Mind you, Robert Matthew-Walker is maddeningly imprecise about precisely what state the VW manuscript was in when it was abandoned. He informs us that Martyn Brabbins has had to complete and orchestrate the music, with some indication that at least some of the orchestration had been already undertaken by the composer but with no information as to whether Brabbins himself has had to actually compose any music to fill in gaps in the sketches. If this has been necessary, the joins do not show (as they did in David Matthews’s completion of the sketches for the VW cello concerto that emerged some years ago) but it does raise some questions about some of the elements in the music.
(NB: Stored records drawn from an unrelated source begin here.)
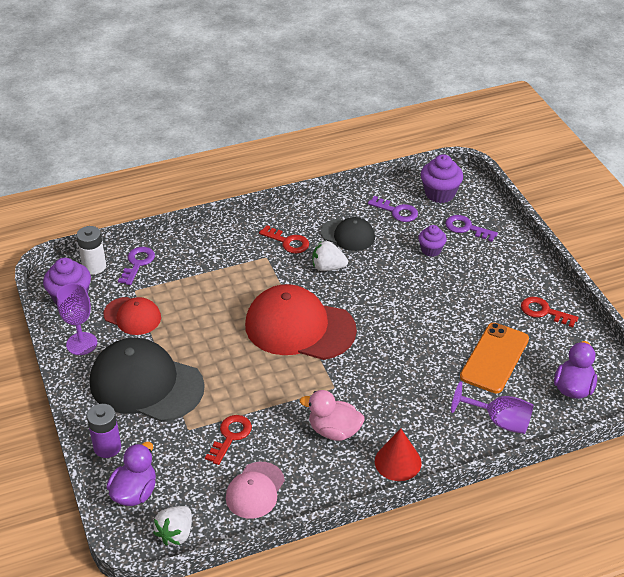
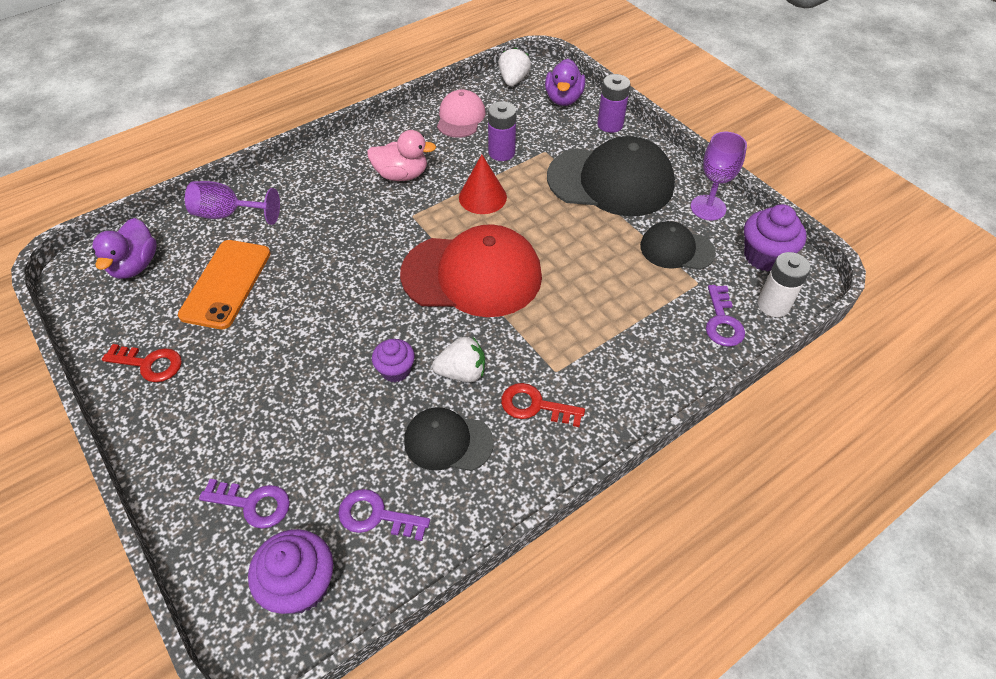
camera: 165 degrees right, 10 degrees up
red cap [103,297,161,335] -> black cap [640,221,716,270]
red key [205,415,252,465] -> purple battery [488,101,516,161]
red cone [375,429,422,481] -> red cone moved to [459,154,507,214]
purple cupcake [418,225,447,257] -> purple cupcake moved to [372,339,415,382]

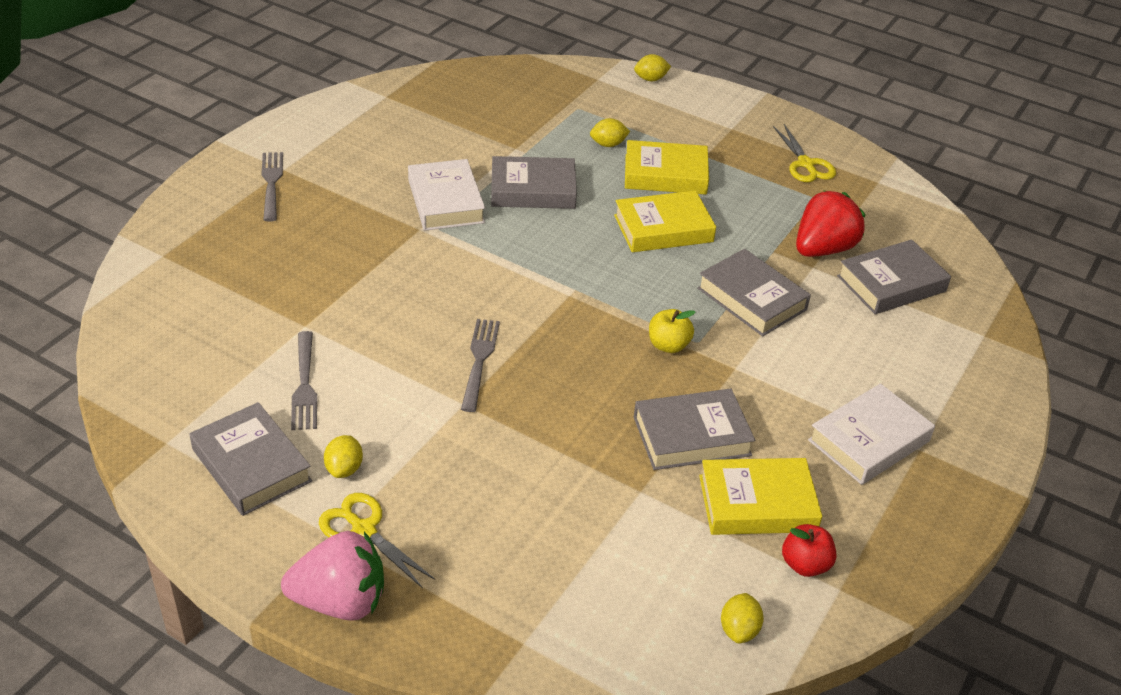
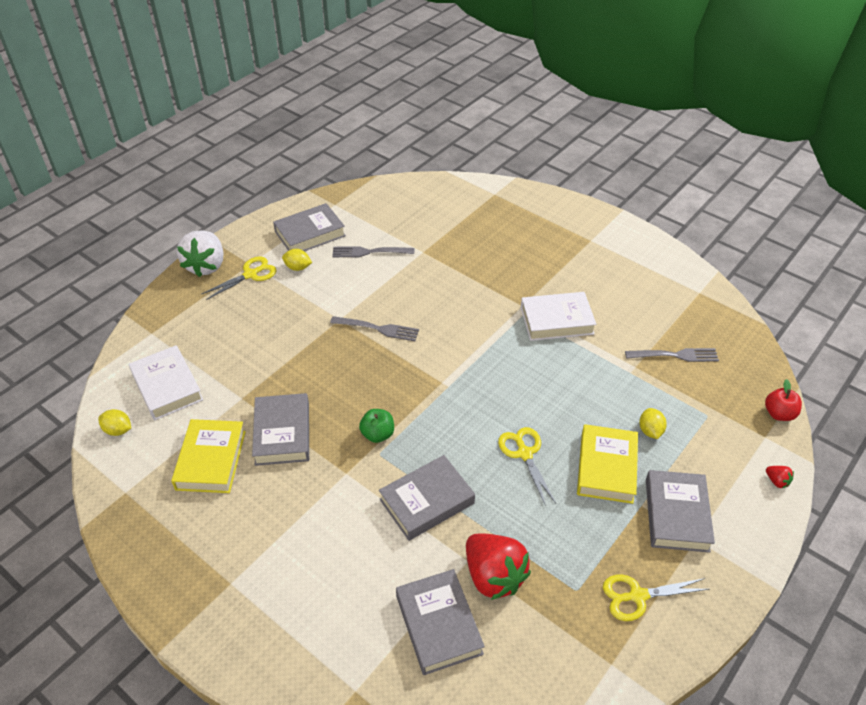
camera: 100 degrees right, 5 degrees up
grey fork [262,152,283,222] -> grey fork moved to [625,348,719,362]
pink strawberry [281,531,384,621] -> white strawberry [177,230,224,277]
grey book [491,156,577,209] -> grey book moved to [646,470,715,553]
yellow book [614,190,716,252] -> yellow scissors [498,427,556,506]
yellow lemon [634,54,671,81] -> red strawberry [766,466,794,488]
yellow apple [649,309,695,353] -> green apple [359,409,394,443]
red apple [782,524,837,577] -> red apple moved to [765,379,802,421]
white book [808,383,935,485] -> white book moved to [129,345,203,420]

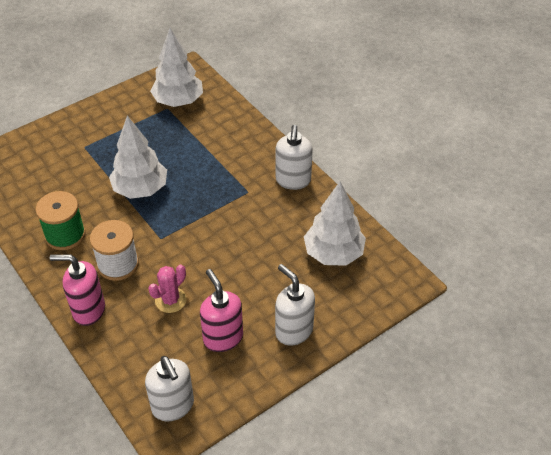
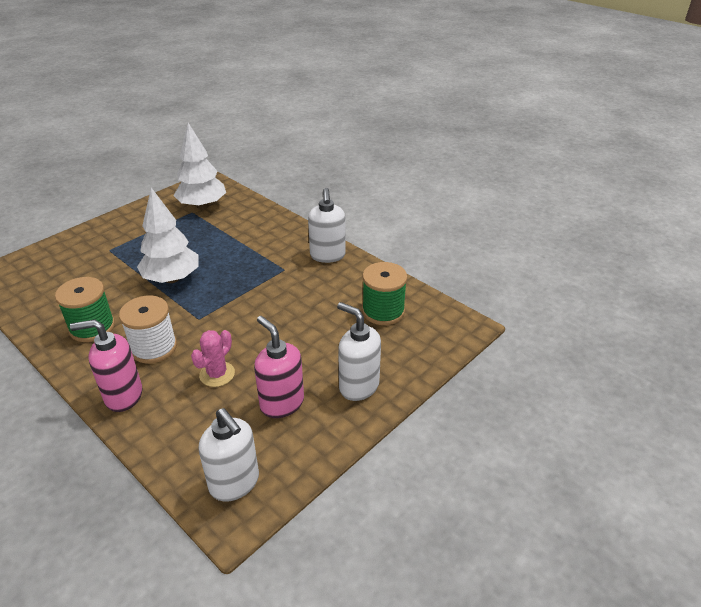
camera: 10 degrees left, 10 degrees down
white tree [304,182,366,266] -> green spool [362,262,407,325]

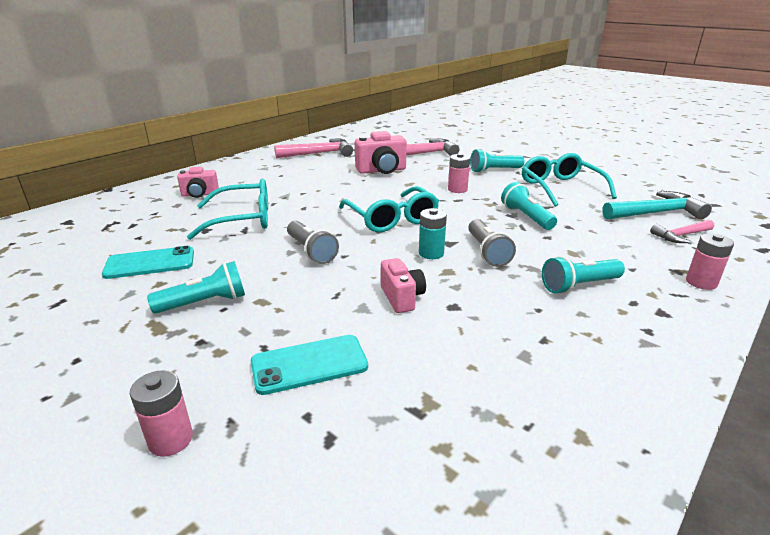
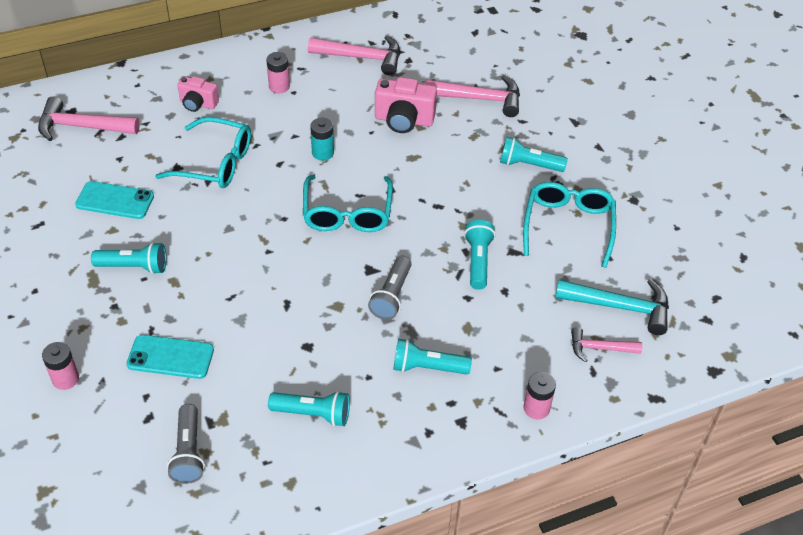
camera: 25 degrees right, 20 degrees up
grey flashlight [287,221,339,264] -> grey flashlight moved to [167,404,205,484]
pink camera [381,258,426,313] -> none
turquoise battery [419,208,447,259] -> turquoise battery moved to [310,118,334,161]
pink battery [448,153,470,193] -> pink battery moved to [266,52,290,93]
none -> pink hammer [38,96,140,141]
none -> turquoise flashlight [268,391,350,427]

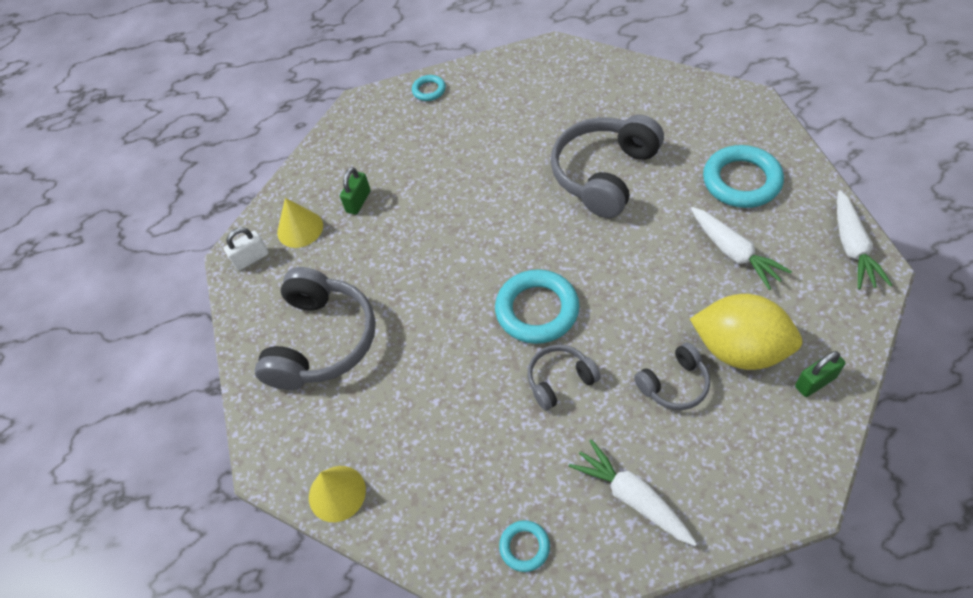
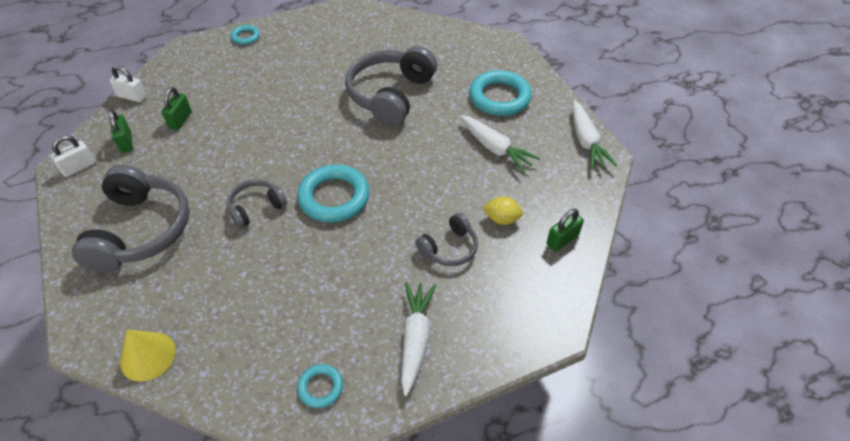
camera: 15 degrees left, 5 degrees down
yellow cone [277,198,323,248] -> green padlock [109,109,133,153]
grey headphones [527,344,601,411] -> grey headphones moved to [227,179,287,229]
white carrot [569,439,697,546] -> white carrot turned 60 degrees clockwise [401,282,436,396]
yellow lemon [690,294,802,370] -> yellow lemon [483,196,523,225], size x0.46
none -> white padlock [109,66,147,102]

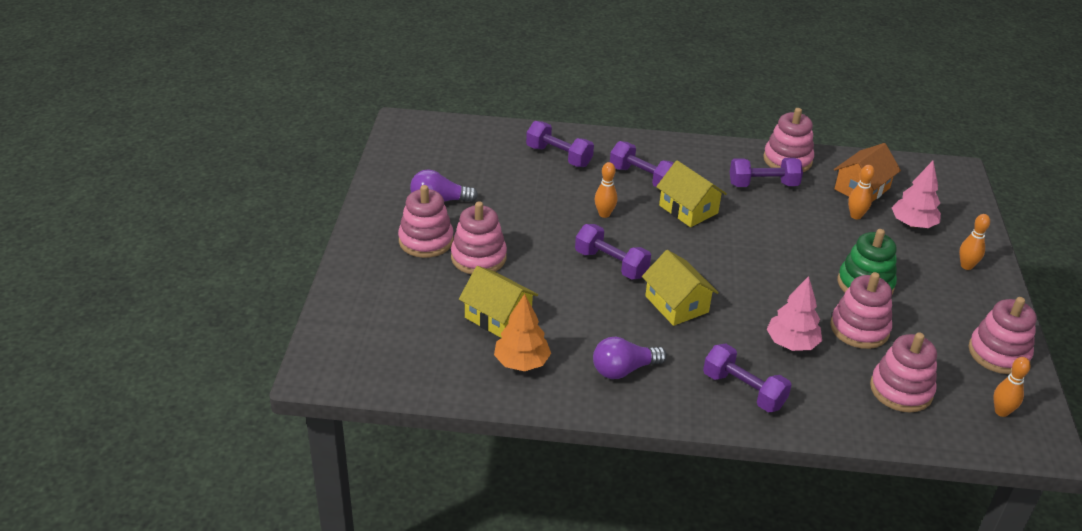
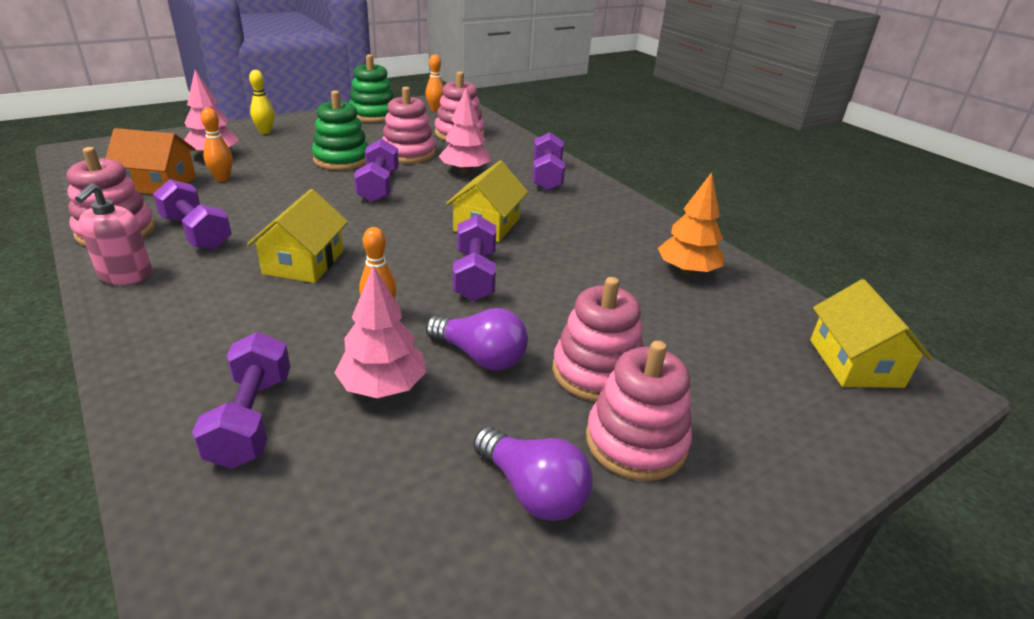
camera: 130 degrees left, 5 degrees down
yellow house [459,266,538,338] -> yellow house moved to [810,279,933,388]
purple light bulb [593,337,667,379] -> purple light bulb moved to [426,308,528,371]
purple dumbbell [610,141,674,187] -> purple dumbbell moved to [354,139,399,203]
orange bowling pin [959,214,990,270] -> yellow bowling pin [249,70,275,134]
pink stacking toy [969,297,1037,374] -> green stacking toy [349,54,394,123]
none -> pink soap dispenser [75,183,152,285]
none -> pink tree [334,265,426,398]

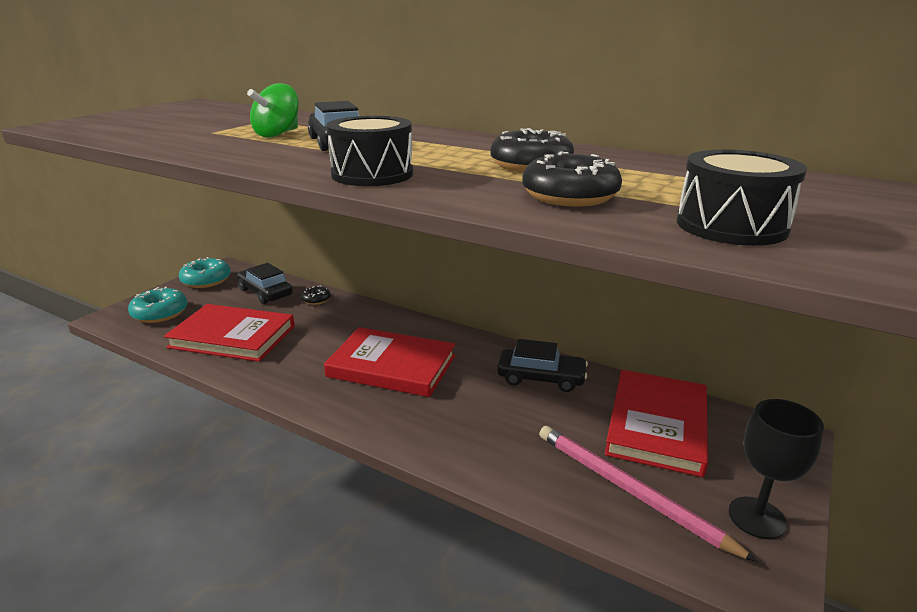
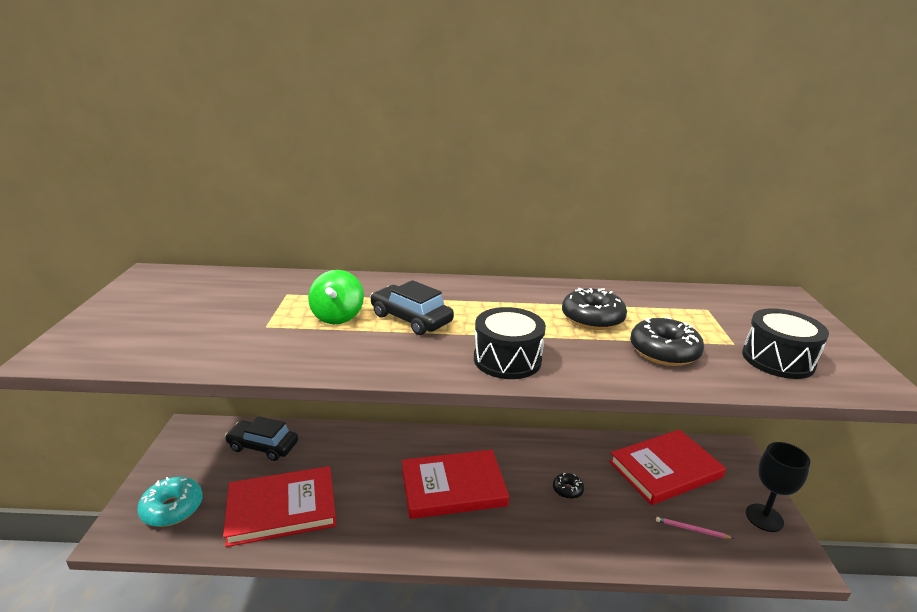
camera: 30 degrees left, 0 degrees up
turquoise donut [179,257,231,288] -> none
black donut [301,286,331,305] -> black donut moved to [553,473,584,499]
black car [497,339,588,392] -> none
pink pencil [539,426,758,562] -> pink pencil [656,517,734,539], size x0.43
red book [605,370,708,477] -> red book turned 75 degrees clockwise [609,430,726,505]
Robert Matthew-Walker draws the listener’s attention to passages which seem to anticipate the Serenade to Music composed some 24 years later (also employing a Tudor text), but there are also passages which seem to me to suggest the Spenser setting The bridal day (written originally in 1938-9 but not reaching its final form until the Epithalamium nearly twenty years later again). The melismatic style of the writing for solo tenor pre-echoes the writing for solo voices in the Magnificat and Benedicite, and one choral passage at the end also hints at the fourth of the Five Tudor portraits. The Epithalamium parallels are emphasised by the fact that both passages consist of a direct address to a beautiful woman, although Marlowe’s poetry is more emotionally engaging than Spenser’s formal diction in ‘Fair child of beauty’. If all these elements were actually present in VW’s 1914 sketches, the so-called Saraband ‘Helen’ is a remarkable work indeed. If they have been introduced as part of his ‘realization’ by Brabbins, they show a most successful attempt to encapsulate the VW style. Either way devotees of the composer will have to hear this piece.
The quality of this recording is excellent throughout, and the booklet presentation with the notes by Robert Matthew-Walker (including translations into French and German) is ideal, even though the text of the Marlowe is supplied in English only; I would imagine that translations of the play into other languages are readily available.